By Huw Jones
LONDON (Reuters) – Parliament should consider toughening up the rules on who can take control of a bank in light of what happened to Wyelands Bank following the collapse of Greensill Capital, Bank of England Deputy Governor Sam Woods said on Wednesday.
Steel tycoon Sanjeev Gupta’s metals-to-finance empire GFG Alliance took control of Wyelands Bank in 2016. Wyelands financed GFG Alliance that was closely linked to financing company Greensill Capital, which went bust earlier this year.
Concerns emerged in 2018 over the way Wyelands was lending to GFG, Woods said.
“The more we dug the more concerned we became,” Woods told parliament’s Treasury Select Committee.

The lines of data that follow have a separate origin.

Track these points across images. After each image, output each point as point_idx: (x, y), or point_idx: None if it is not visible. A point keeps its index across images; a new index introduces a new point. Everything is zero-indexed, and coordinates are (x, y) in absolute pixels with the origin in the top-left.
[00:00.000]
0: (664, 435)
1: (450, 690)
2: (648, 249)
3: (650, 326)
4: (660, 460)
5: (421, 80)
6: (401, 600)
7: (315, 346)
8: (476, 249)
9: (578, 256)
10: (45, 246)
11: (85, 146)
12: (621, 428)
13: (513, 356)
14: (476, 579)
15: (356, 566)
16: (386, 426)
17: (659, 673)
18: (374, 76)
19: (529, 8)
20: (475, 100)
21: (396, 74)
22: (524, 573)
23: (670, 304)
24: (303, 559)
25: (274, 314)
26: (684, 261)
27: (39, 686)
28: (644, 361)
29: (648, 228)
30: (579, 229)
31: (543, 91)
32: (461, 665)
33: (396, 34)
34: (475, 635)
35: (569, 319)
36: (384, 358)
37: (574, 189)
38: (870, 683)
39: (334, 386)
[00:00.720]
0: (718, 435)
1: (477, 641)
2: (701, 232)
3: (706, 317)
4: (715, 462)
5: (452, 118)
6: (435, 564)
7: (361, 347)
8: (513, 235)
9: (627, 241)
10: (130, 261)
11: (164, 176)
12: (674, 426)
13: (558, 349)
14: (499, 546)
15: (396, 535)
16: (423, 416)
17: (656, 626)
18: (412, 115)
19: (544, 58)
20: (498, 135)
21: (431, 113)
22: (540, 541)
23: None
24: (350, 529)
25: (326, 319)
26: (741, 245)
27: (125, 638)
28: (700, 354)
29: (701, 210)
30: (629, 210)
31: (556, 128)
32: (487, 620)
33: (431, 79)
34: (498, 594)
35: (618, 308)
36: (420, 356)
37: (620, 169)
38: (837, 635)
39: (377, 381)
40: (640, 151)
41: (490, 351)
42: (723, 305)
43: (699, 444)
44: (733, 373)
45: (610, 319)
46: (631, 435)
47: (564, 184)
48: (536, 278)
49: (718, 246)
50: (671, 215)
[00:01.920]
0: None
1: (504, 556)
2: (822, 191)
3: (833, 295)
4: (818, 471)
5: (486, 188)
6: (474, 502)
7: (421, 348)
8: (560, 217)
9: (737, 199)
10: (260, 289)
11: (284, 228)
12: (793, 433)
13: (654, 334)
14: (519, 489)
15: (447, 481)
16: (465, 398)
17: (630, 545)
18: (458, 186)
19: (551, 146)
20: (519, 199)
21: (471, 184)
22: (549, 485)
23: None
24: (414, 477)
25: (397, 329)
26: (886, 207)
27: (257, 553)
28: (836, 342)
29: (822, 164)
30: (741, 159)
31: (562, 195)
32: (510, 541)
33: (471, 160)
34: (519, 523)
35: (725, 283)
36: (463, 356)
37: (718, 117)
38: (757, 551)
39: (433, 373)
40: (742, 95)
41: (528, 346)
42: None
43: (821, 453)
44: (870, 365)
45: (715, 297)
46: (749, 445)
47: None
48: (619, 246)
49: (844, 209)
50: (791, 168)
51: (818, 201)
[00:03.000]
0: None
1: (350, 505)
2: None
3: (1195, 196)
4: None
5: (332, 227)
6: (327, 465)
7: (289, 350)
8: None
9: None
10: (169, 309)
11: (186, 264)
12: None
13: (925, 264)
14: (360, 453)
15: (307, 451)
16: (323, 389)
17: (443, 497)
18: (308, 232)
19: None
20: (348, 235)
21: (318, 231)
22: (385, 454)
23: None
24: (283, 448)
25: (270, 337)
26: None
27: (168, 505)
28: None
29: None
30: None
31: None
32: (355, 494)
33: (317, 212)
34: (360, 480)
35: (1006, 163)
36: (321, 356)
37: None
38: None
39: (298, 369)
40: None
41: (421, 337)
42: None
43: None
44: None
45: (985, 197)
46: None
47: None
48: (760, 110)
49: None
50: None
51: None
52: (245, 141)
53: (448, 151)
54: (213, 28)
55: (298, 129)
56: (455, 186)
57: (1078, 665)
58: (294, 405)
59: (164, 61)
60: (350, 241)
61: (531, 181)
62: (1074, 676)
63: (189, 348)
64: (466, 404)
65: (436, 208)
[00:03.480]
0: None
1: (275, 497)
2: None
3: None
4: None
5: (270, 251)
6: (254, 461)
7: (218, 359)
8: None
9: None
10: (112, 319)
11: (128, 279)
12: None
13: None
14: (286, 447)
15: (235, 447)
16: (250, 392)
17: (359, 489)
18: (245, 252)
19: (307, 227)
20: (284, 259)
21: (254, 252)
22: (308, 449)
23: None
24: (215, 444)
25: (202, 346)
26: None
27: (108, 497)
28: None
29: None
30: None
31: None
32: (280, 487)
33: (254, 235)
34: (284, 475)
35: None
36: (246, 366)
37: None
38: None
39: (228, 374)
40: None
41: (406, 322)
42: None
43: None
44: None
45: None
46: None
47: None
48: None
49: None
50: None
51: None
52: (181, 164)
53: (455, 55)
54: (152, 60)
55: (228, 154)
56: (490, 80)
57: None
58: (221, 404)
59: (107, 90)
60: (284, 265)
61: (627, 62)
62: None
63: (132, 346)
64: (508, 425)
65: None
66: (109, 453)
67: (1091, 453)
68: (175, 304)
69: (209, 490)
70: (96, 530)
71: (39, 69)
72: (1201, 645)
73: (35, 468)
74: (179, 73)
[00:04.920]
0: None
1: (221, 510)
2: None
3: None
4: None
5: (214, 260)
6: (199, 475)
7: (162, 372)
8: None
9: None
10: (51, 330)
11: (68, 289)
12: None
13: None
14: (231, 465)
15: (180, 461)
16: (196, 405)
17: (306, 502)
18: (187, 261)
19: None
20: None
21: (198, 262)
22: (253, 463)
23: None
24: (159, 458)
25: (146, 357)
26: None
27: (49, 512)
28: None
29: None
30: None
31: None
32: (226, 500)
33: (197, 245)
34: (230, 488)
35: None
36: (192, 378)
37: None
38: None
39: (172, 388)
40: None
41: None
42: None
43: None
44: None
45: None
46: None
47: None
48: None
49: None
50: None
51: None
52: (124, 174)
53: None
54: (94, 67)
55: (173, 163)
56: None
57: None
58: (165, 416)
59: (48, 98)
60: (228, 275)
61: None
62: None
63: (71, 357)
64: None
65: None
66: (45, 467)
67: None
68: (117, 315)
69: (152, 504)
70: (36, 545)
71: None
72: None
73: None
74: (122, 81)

The Bank alerted the National Crime Agency and the Serious Fraud Office, and conducted a “dawn raid” in December 2019. Wyelands was forced to hand back 210 million pounds of deposits to around 4,000 savers in February this year.
Gupta took over Wyelands under European Union rules which allowed a change in control to proceed unless the regulator has specific grounds for objecting, rules that remain in the UK since Brexit.
The rules should be toughened by putting the “burden of proof” on the person who wants to take control of a bank to show they are suitable, Woods said.
Asked by a lawmaker if Gupta is a ‘fit and proper’ person to have owned a bank, Woods said the BoE has an enforcement investigation which is looking at this issue among others.
“It’s very obviously something we should look into given the way things have played out… That will be an extremely thorough investigation,” Woods said.
Woods, who heads the BoE’s banking supervision arm, said he was still waiting to see where losses from Greensill “will land” but was not concerned about any impact on the banks he regulates.